BS says: "No demonstrated need for Fire Station #3"
Sept 2021 Fire - Dana Peak Park: https://www.kcentv.com/article/news/local/bell-county/massive-fire-in-harker-heights-community-still-developing/500-c80eb951-7631-48ed-b891-2f8a0fad33b3

Baloney Scottie: Really?

What is the requirement/standard?
The standard benchmark for fire department response time is set by NFPA 1710 (for career/paid departments):
Call processing (dispatch): 64 seconds or less
Turnout time (crew ready to leave station): 80 seconds or less
Travel time to scene: 4 minutes or less (first arriving engine)
Total response time:
6 minutes 20 seconds or less, 90% of the time






Harker Heights Fire Department Response Times: A Growing Concern
According to the City's own website, current fire response times are:
Main portions of the city: 5 to 6 minutes
Remote/eastern areas: approximately 10 minutes, due to rural terrain, hilly topography, and vehicle limitations
These numbers are already problematic — and they are about to get worse.
A Worsening Trend
The rapid growth of Evergreen Estates and the addition of 110+ high-end homes east of High Oak Drive/FM 2410 will place greater demand on a fire service infrastructure that is already stretched thin in the eastern corridor. Ongoing and planned commercial development in that same area compounds the problem further. The eastern areas of Harker Heights are already exceeding acceptable response time thresholds. Growth will only widen that gap.
What Happens When Average Response Times Exceed 6 Minutes?
ISO Rating Impact
The Insurance Services Office (ISO) grades fire departments on a scale of 1 to 10. Response time is a significant factor in that score. A declining ISO rating translates directly into higher homeowner insurance premiums for every resident in the city — regardless of where they live.
NFPA 1710 Non-Compliance
As a fully paid department, Harker Heights is held to the NFPA 1710 standard, which establishes a 6-minute 20-second benchmark for first-unit arrival. Exceeding that benchmark means falling out of compliance.
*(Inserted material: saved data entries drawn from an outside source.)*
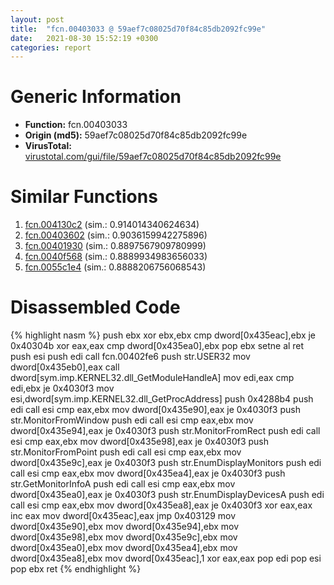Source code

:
 ```yaml
---
layout: post
title:  "fcn.00403033 @ 59aef7c08025d70f84c85db2092fc99e"
date:   2021-08-30 15:52:19 +0300
categories: report
---
```


# Generic Information
- **Function:** fcn.00403033
- **Origin (md5):** 59aef7c08025d70f84c85db2092fc99e
- **VirusTotal:** [virustotal.com/gui/file/59aef7c08025d70f84c85db2092fc99e][virustotal_ref]



# Similar Functions

1. [fcn.004130c2][similar_1_ref] (sim.: 0.914014340624634)
2. [fcn.00403602][similar_2_ref] (sim.: 0.9036159942275896)
3. [fcn.00401930][similar_3_ref] (sim.: 0.8897567909780999)
4. [fcn.0040f568][similar_4_ref] (sim.: 0.8889934983656033)
5. [fcn.0055c1e4][similar_5_ref] (sim.: 0.8888206756068543)


# Disassembled Code

{% highlight nasm %}
push ebx
xor ebx,ebx
cmp dword[0x435eac],ebx
je 0x40304b
xor eax,eax
cmp dword[0x435ea0],ebx
pop ebx
setne al
ret 
push esi
push edi
call fcn.00402fe6
push str.USER32
mov dword[0x435eb0],eax
call dword[sym.imp.KERNEL32.dll_GetModuleHandleA]
mov edi,eax
cmp edi,ebx
je 0x4030f3
mov esi,dword[sym.imp.KERNEL32.dll_GetProcAddress]
push 0x4288b4
push edi
call esi
cmp eax,ebx
mov dword[0x435e90],eax
je 0x4030f3
push str.MonitorFromWindow
push edi
call esi
cmp eax,ebx
mov dword[0x435e94],eax
je 0x4030f3
push str.MonitorFromRect
push edi
call esi
cmp eax,ebx
mov dword[0x435e98],eax
je 0x4030f3
push str.MonitorFromPoint
push edi
call esi
cmp eax,ebx
mov dword[0x435e9c],eax
je 0x4030f3
push str.EnumDisplayMonitors
push edi
call esi
cmp eax,ebx
mov dword[0x435ea4],eax
je 0x4030f3
push str.GetMonitorInfoA
push edi
call esi
cmp eax,ebx
mov dword[0x435ea0],eax
je 0x4030f3
push str.EnumDisplayDevicesA
push edi
call esi
cmp eax,ebx
mov dword[0x435ea8],eax
je 0x4030f3
xor eax,eax
inc eax
mov dword[0x435eac],eax
jmp 0x403129
mov dword[0x435e90],ebx
mov dword[0x435e94],ebx
mov dword[0x435e98],ebx
mov dword[0x435e9c],ebx
mov dword[0x435ea0],ebx
mov dword[0x435ea4],ebx
mov dword[0x435ea8],ebx
mov dword[0x435eac],1
xor eax,eax
pop edi
pop esi
pop ebx
ret 
{% endhighlight %}


[similar_1_ref]: /report/fcn.004130c2@7b00dd8f2abf54a73bfb09681334ff78
[similar_2_ref]: /report/fcn.00403602@a2475448bf4050c1583e1970984a4d00
[similar_3_ref]: /report/fcn.00401930@d4e56c7d970c209a3a2b3c4b4cc5e586
[similar_4_ref]: /report/fcn.0040f568@6c5b0418e4a4c57d99cda47d2717045d
[similar_5_ref]: /report/fcn.0055c1e4@c60344b51fa39a329b92557d24ff7670
[virustotal_ref]: https://www.virustotal.com/gui/file/59aef7c08025d70f84c85db2092fc99e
While NFPA standards are not legally binding, they carry significant weight in:
Litigation — negligence claims against the city
Accreditation reviews
City council and budget justification processes
Life Safety Consequences
The 6-minute threshold is not arbitrary — it is grounded in survival science:
Brain damage begins within 4 to 6 minutes without oxygen
A room fire can reach flashover — fully involved — in as little as 5 to 10 minutes
Each minute beyond 6 minutes measurably reduces survival odds in cardiac arrest and structural fire events
Slower response times are not an inconvenience. They cost lives.